Member of the Senate
- In office 1930 – 6 June 1932
- Constituency: 6th Provincial Grouping

Personal details
- Born: Cauquenes, Chile
- Party: Liberal United Party

= Jacinto León =

Chilean politician

Jacinto León Lavín (1868 – ?) was a Chilean lawyer, agriculturist and politician. He served as senator representing the Sixth Provincial Grouping of Talca, Linares and Maule during the 1930–1938 legislative period interrupted after the 1932 Chilean coup d'état.

==Biography==
León was born in Cauquenes, Chile, in 1868, the son of Jacinto León Pinochet and Carmen Lavín Arellano, landowners in the Maule province, particularly in the commune of Sauzal.

He studied at the Liceo de Hombres of Cauquenes and at the University of Chile, Faculty of Law, qualifying as a lawyer on 10 September 1892.

He served as a notary in Cauquenes and devoted himself to agricultural activities.

In 1899 he served as Undersecretary of Lands and Colonization.

He was elected municipal councillor (regidor) for Cauquenes in several periods. Following the Chilean Civil War of 1891, he joined the Liberal Democratic Party, being one of its founders and serving as director and president in Maule. He later joined the Liberal United Party, which brought together liberal, national and Balmacedista factions.

He was also a founder and member of the Club de Cauquenes and of several charitable institutions in the region.

==Political career==
León was elected senator for the Sixth Provincial Grouping of Talca, Linares and Maule for the 1930–1938 legislative period, representing the Liberal United Party. He served on the Permanent Commissions on Constitution, Legislation, Justice and Regulations, and on Internal Police, and as a substitute member of the Permanent Commissions on Army and Navy, and on Public Works and Communications.

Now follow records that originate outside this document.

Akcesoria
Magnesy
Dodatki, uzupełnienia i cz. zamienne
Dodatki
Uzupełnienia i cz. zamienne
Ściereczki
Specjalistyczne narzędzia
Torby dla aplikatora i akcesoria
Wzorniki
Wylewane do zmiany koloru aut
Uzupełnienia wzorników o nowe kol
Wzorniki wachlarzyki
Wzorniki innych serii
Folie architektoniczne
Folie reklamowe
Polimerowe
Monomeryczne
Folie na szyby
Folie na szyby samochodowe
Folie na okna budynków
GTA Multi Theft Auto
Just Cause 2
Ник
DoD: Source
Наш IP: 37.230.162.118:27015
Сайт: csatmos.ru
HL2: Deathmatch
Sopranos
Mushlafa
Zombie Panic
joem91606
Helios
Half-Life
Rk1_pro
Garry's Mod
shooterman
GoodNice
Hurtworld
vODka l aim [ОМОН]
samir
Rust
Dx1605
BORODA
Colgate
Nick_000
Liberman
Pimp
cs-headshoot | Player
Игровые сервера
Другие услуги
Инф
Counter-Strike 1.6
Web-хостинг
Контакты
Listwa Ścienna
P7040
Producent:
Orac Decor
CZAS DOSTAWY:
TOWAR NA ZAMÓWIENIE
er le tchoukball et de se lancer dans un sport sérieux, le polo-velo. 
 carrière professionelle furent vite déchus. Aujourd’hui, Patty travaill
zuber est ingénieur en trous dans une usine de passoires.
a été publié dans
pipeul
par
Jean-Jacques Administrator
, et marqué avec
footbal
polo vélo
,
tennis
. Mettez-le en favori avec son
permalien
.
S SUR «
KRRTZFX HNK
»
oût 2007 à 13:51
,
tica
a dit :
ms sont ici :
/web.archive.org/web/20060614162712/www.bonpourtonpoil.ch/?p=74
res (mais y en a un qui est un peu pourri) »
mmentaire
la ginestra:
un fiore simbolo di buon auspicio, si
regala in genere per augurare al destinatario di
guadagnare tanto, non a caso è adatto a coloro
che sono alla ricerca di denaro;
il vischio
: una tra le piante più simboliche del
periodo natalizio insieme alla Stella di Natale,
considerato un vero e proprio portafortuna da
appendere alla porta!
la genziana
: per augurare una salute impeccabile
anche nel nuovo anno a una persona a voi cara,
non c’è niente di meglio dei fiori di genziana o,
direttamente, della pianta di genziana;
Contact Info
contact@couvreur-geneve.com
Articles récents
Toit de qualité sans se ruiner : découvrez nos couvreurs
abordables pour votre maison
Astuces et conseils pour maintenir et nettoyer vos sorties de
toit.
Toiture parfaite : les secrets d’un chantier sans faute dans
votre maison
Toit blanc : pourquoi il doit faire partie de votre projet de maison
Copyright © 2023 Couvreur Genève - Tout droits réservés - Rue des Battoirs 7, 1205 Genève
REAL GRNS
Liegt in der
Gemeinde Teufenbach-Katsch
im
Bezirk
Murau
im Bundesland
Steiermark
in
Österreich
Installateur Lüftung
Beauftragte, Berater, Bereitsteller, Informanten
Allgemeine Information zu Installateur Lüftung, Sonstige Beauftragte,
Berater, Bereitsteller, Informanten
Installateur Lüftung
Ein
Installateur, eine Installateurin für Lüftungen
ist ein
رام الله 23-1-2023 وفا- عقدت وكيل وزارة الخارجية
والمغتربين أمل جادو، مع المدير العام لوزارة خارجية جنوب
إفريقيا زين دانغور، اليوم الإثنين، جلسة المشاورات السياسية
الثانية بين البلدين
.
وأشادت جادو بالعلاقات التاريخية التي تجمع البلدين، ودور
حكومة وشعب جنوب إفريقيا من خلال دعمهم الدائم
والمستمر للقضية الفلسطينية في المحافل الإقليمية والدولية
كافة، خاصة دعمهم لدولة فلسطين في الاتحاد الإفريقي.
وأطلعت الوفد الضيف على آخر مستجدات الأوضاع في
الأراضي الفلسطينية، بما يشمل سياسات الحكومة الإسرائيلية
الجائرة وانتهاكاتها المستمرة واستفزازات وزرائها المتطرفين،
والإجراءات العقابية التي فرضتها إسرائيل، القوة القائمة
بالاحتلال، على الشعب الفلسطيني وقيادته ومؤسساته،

His tenure was interrupted following the 1932 Chilean coup d'état, which led to the dissolution of the National Congress on 6 June 1932.

== Bibliography ==
- Luis Valencia Avaria (1951). Anales de la República: textos constitucionales de Chile y registro de los ciudadanos que han integrado los Poderes Ejecutivo y Legislativo desde 1810. Tomo II. Imprenta Universitaria, Santiago.